The Non-Beginner’s Guide to Syncing Data with Rsync
The rsync protocol can be pretty simple to use for ordinary backup/synchronization jobs, but some of its more advanced features may surprise you. In this article, we’re going to show how even the biggest data hoarders and backup enthusiasts can wield rsync as a single solution for all of their data redundancy needs.
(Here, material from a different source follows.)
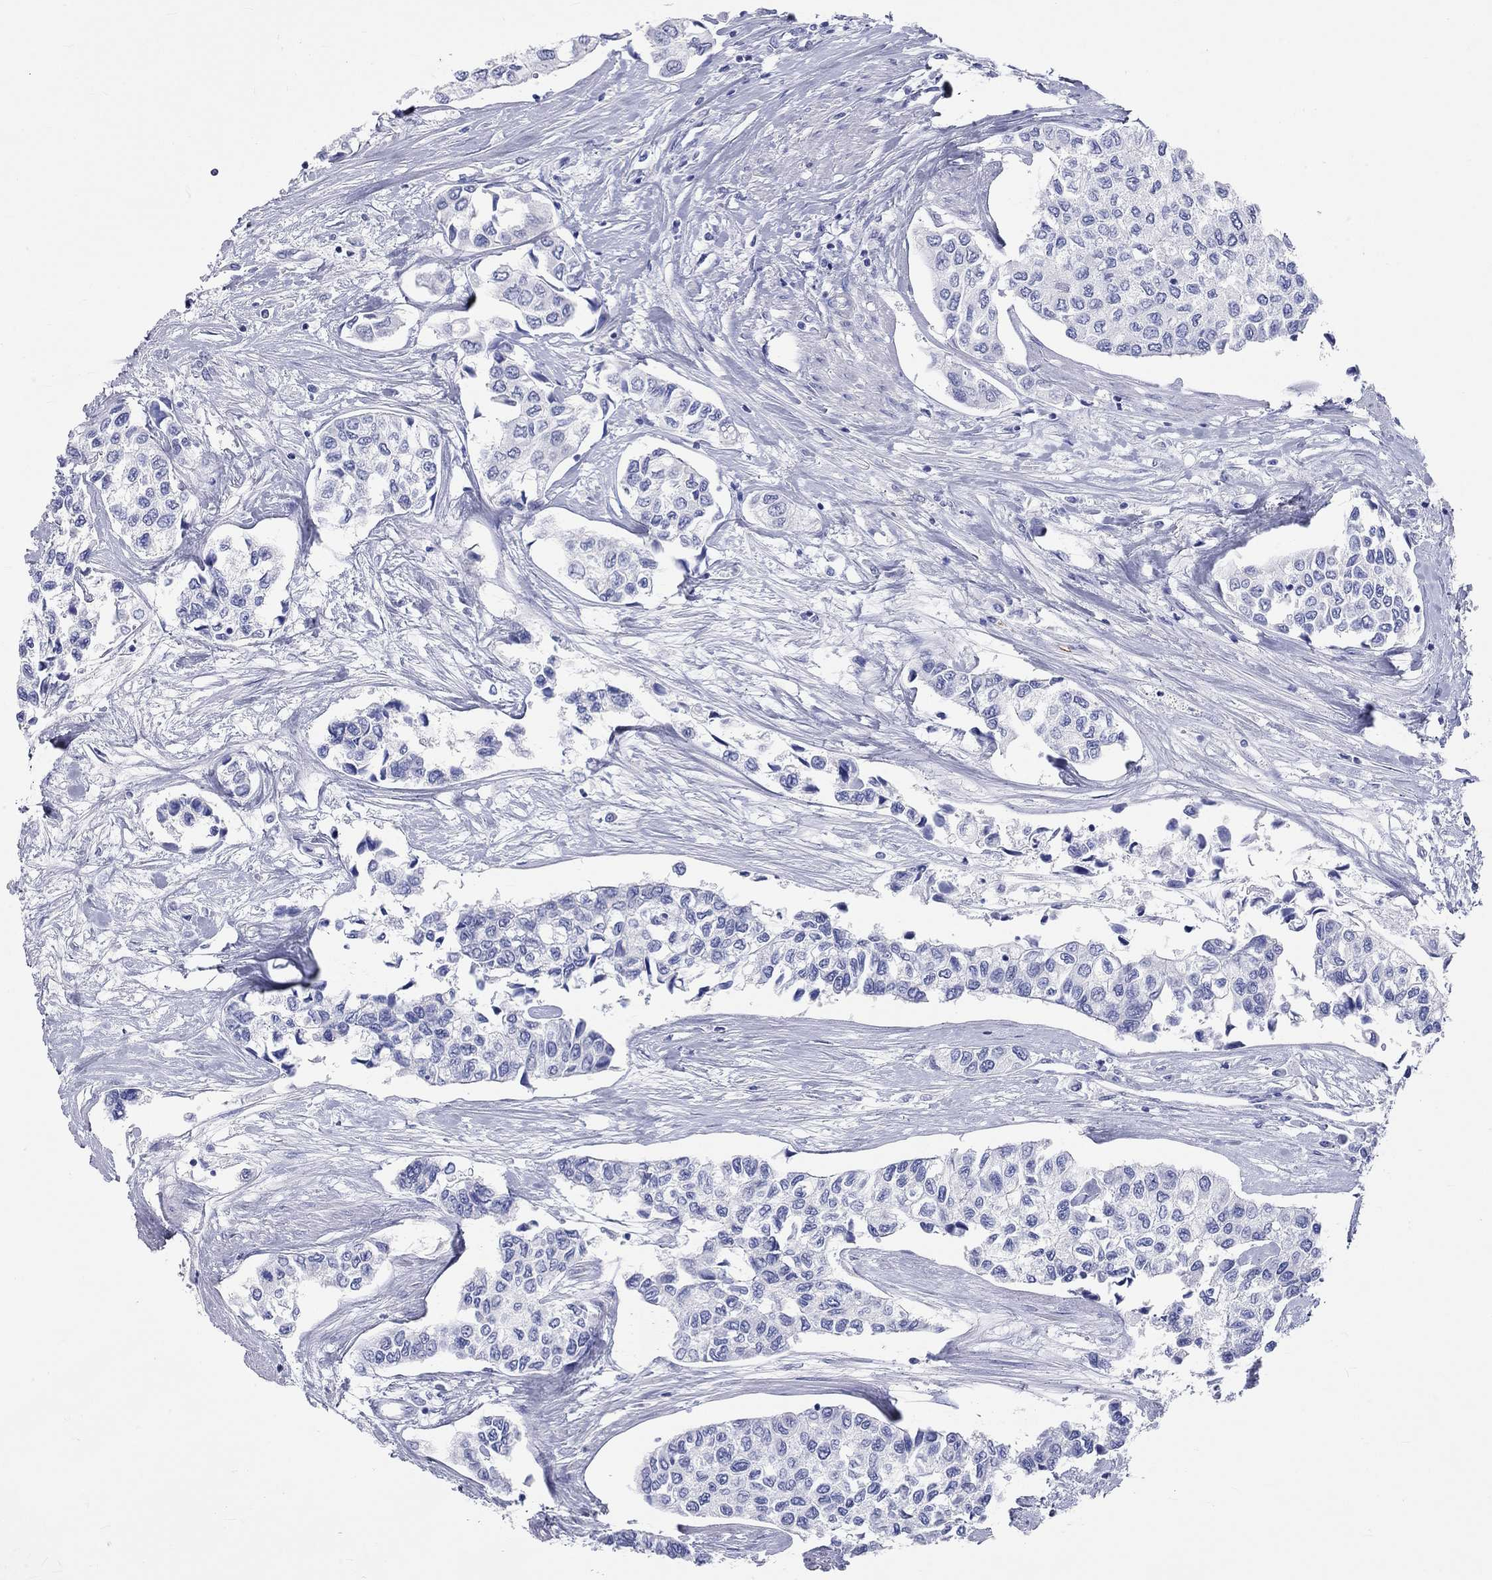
{"staining": {"intensity": "negative", "quantity": "none", "location": "none"}, "tissue": "urothelial cancer", "cell_type": "Tumor cells", "image_type": "cancer", "snomed": [{"axis": "morphology", "description": "Urothelial carcinoma, High grade"}, {"axis": "topography", "description": "Urinary bladder"}], "caption": "Immunohistochemistry image of urothelial carcinoma (high-grade) stained for a protein (brown), which exhibits no positivity in tumor cells.", "gene": "SPATA9", "patient": {"sex": "male", "age": 73}}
Warning: Advanced Geeks Only
If you’re sitting there thinking “What the heck is rsync?” or “I only use rsync for really simple tasks,” you may want to check out our previous article on how to use rsync to backup your data on Linux, which gives an introduction to rsync, guides you through installation, and showcases its more basic functions. Once you have a firm grasp of how to use rsync (honestly, it isn’t that complex) and are comfortable with a Linux terminal, you’re ready to move on to this advanced guide.
Running rsync on Windows
First, let’s get our Windows readers on the same page as our Linux gurus. Although rsync is built to run on Unix-like systems, there’s no reason that you shouldn’t be able to use it just as easily on Windows. Cygwin produces a wonderful Linux API that we can use to run rsync, so head over to their website and download the 32-bit or 64-bit version, depending on your computer.
Installation is straightforward; you can keep all options at their default values until you get to the “Select Packages” screen.
Now you need to do the same steps for Vim and SSH, but the packages are going to look a bit different when you go to select them, so here are some screenshots:
Installing Vim:
Installing SSH:
After you’ve selected those three packages, keep clicking next until you finish the installation. Then you can open Cygwin by clicking on the icon that the installer placed on your desktop.
rsync Commands: Simple to Advanced
Now that the Windows users are on the same page, let’s take a look at a simple rsync command, and show how the use of some advanced switches can quickly make it complex.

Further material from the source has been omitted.